Cuando mis deseos se rompen
en la exploración de lo extenso,
regreso a mis cercanías
y mi voz canta en su pequeño paraíso.
Así me salvo de las turbias andanzas,
en la alegría de lo íntimo.
El léxico familiar y las imágenes a ras de la propia respiración de quien nos comunica su testimonio.... nos invitan a prestar atención al contenido del poema. Por otra parte, su música acordada, melodiosa, sencillas notas que sin embargo podríamos seguir y continuar por mágicas y reminiscentes asociaciones: "regreso a mis cercanías", "y mi voz canta en su pequeño paraíso". Podríamos distinguir, parar y gozar cada nota, cada verso, cada palabra incluso, de esta lengua intimista y a la vez comunicativa, abierta, como a la vera de un huerto fruta sabrosa de verano o de otoño, que nos tienta a cogerla.
Veamos otro poema: “Las palabras” (p. 51), un poema un poco anterior en la secuencia del libro, también dentro de una de sus mejores secciones, la tercera: “En el mundo”. Presenta el poema inmediatamente una posición ante la escritura. En busca de la luz, huyendo de "la falsa oscuridad"
Las palabras
¿Qué es el decir?
¿Qué busco agarrado al timón
que corrige las repentinas palabras?
¿Adónde me conduzco más allá de mis versos?

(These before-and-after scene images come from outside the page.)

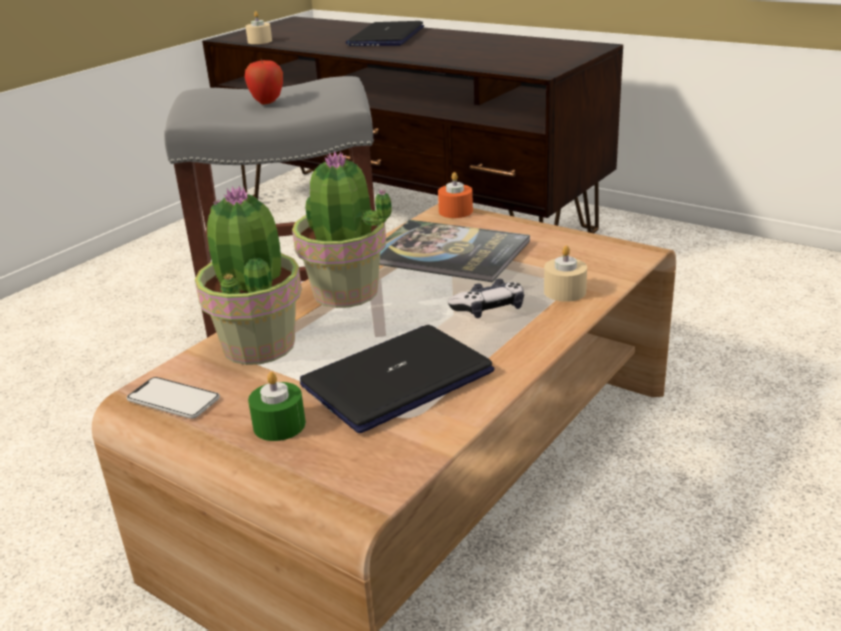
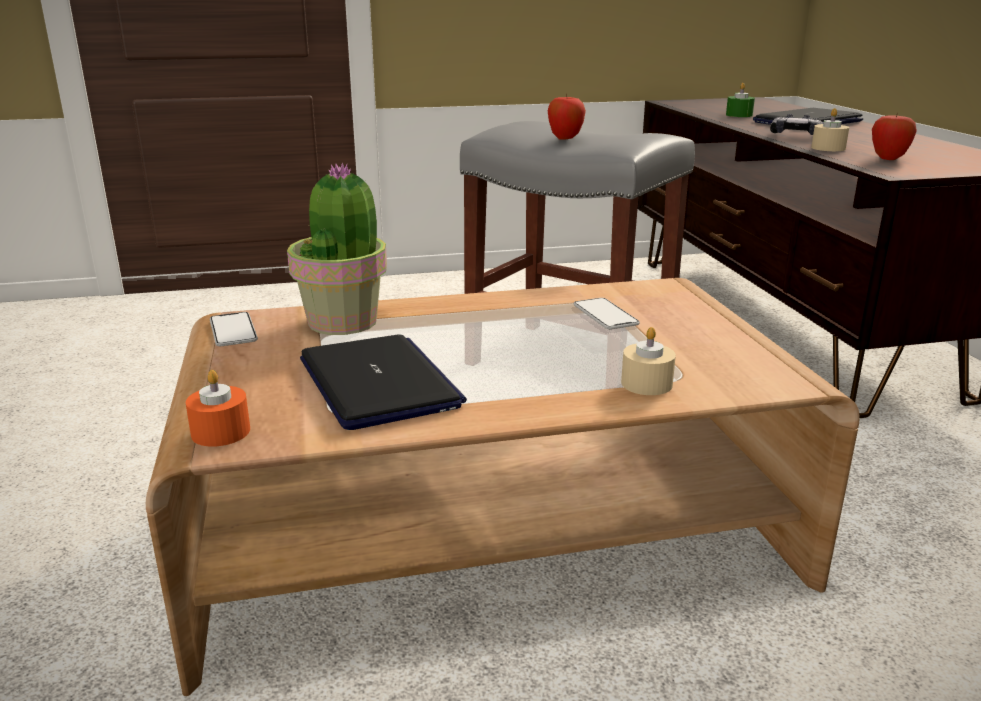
camera: 40 degrees right, 5 degrees down
(260, 41) = (687, 107): beige candle -> beige candle (828, 148)
(279, 425) = (252, 374): green candle -> green candle (739, 115)
(346, 293) = (467, 313): potted plant -> none
(397, 379) = (379, 383): laptop -> laptop turned 60 degrees clockwise
(448, 252) = (605, 315): book -> phone
(455, 211) = (678, 288): orange candle -> orange candle (221, 432)
(489, 309) = (550, 368): game controller -> game controller (795, 136)
(511, 60) = (888, 158): none -> apple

Tan solo deseo desdecirme de la falsa oscuridad.
Pero, ¿cómo hacer que la palabra no mienta?
Palabras irrumpen en mi boca
y las vigilo de cerca,
para que no se excedan,
para que no se embriaguen
de su argumentada pomposidad.
Busco las palabras honestas,
aquellas que habrán de ser
un resquicio de luz,
el alivio de tanta incerteza.
Confieso que me encanta mucho este poema: rítmicamente, la repetición de "para que no se excedan / para que no se embriaguen" me parece soberbia, sencillamente. El valor sustantivo poético de un verbo, mejor si es menos a priori poético, es un don en Miguel Hernández ("merodea", v. gr. "merodea sin destino", El rayo que no cesa). La precisión se une a la belleza formal, denotativa y connotativa en el uso acercado de los verbos (La gramática poética es cosa del verbo, dijo Antonio Machado).Excedan / embriaguen, en este poema de Puig, logran transmitir, además, una resonancia paranomástica (secreto “peccato” del oyente-poeta) que amplía el efecto del ritmo repetitivo propio también de las canciones, como las del citado Miguel Hernández (Romancero y Cancionero de Ausencias).